If you took time off work to look after your children between 1978 and 2010, you could actually be owed tens of thousands of pounds, due to National Insurance gaps that may have reduced your state pension.
The loophole also applies if you took a career break to care for someone with a long-term disability or illness.
Previously, the government was taking the time to contact those impacted – but now, the onus is completely on you to claim the cash back.
What is Home Responsibilities Protection, and how does it impact my state pension?
Between 1978 and 2010, a system called the Home Responsibilities Protection (HRP) was in place to ensure that those who didn’t earn enough to accrue a state pension through paid work – mainly women who were caring for their family members – weren’t financially penalised.
During this time period, you were eligible for the benefit from the birth of your child, to their 16th birthday. This means, those children now would be aged between 47 and 15.
It was automatically handed out to those who were either claiming child benefit or income support, specifically while caring for someone with a long-term illness, effectively reducing the number of National Insurance credits needed to qualify for a full state pension.
It meant that, if you needed 30 years’ worth of NI credits to receive the pension, but took five years off in the late 1970s or onwards to look after your child, the system would’ve lowered the number you’d need to be eligible to 25.
These back payments can end up being rather hefty, as one woman, named Cilla, revealed to MSE that she recently received 15 years’ worth of missed payments amounting to £31,674.
But in the latest Money Saving Expert newsletter, Martin Lewis’s team says that the system was completely ‘beset with errors’ – and as a result, the hundreds of thousands who cared for children had gaps in their NI records that, plainly, shouldn’t have been there.
The finance gurus remind us that you’re most likely to be impacted if you:
- Are currently aged between 41 and 90 (though it mainly impacts women in their 60s and 70s)

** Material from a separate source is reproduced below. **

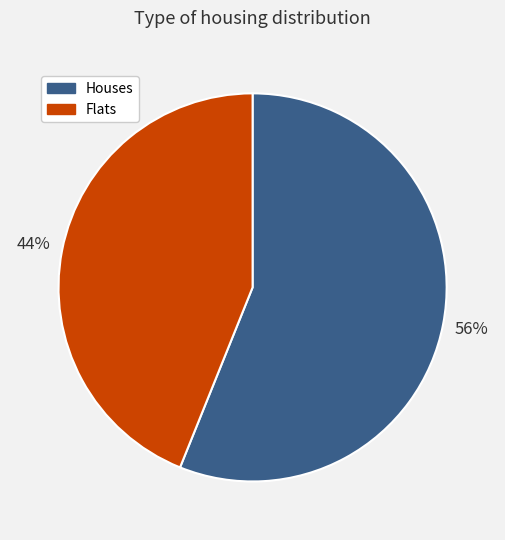

How many slices are in this pie chart?

2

- Took time out from paid work either to look after a child or a person with a long-term disability or illness between 1978 and 2010
- Claimed child benefit but stayed at home to look after a child or a person with a long-term disability or illness between 1978 and 2010
- Didn’t include your National Insurance number on your claim.
How can I check my state pension?
Wondering whether you’re being paid the correct amount in state pension? There are a few different ways you can check.

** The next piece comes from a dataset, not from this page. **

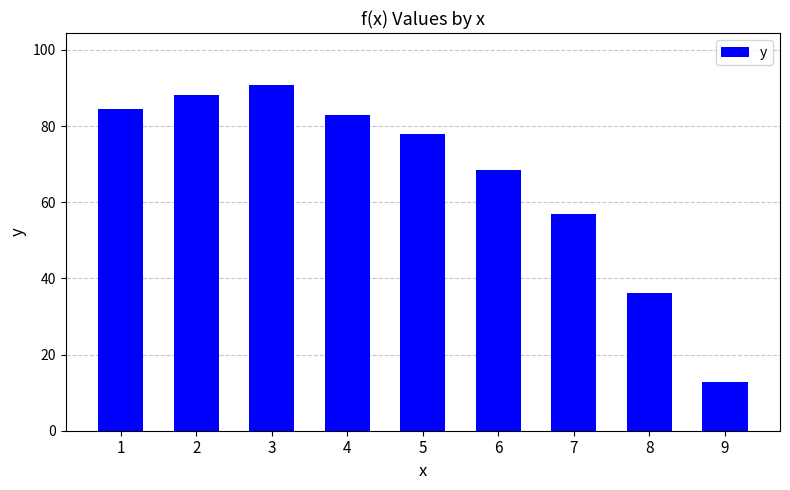

Read the value at 6.

68.6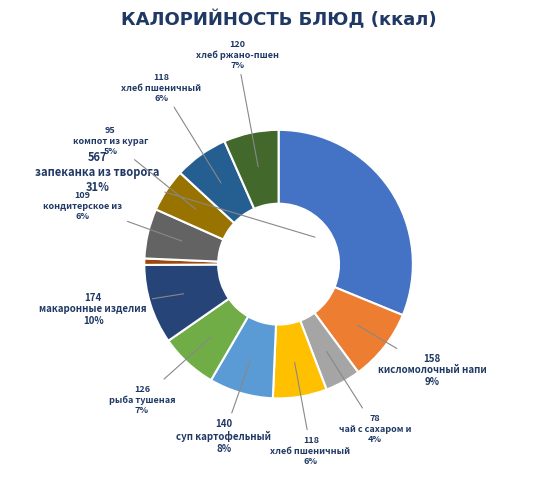

How many segments does this pie chart have?

12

It’s worth noting that HMRC issued letters to those likely to be impacted by the missing HRP by the end of June 2025, though MSE notes that many still haven’t acted on this.
But if you’re still not sure, you can take a look at your state pension forecast or statement, which you can do either by logging into the Gov UK website or by calling the Future Pension Centre.
They’ll be able to post a copy of your statement – but you’ll need to have your National Insurance number to hand when you call.
Then, if you do find you’re not receiving a full state pension when you should be – or your forecast says you’re not on track for one – you’ll need to check your National Insurance record to identify any gaps.
This can also be done on the Gov UK website, or by calling the National Insurance Helpline on 0300 200 3500. And if you’re successful, your pension pot could end up significantly heavier.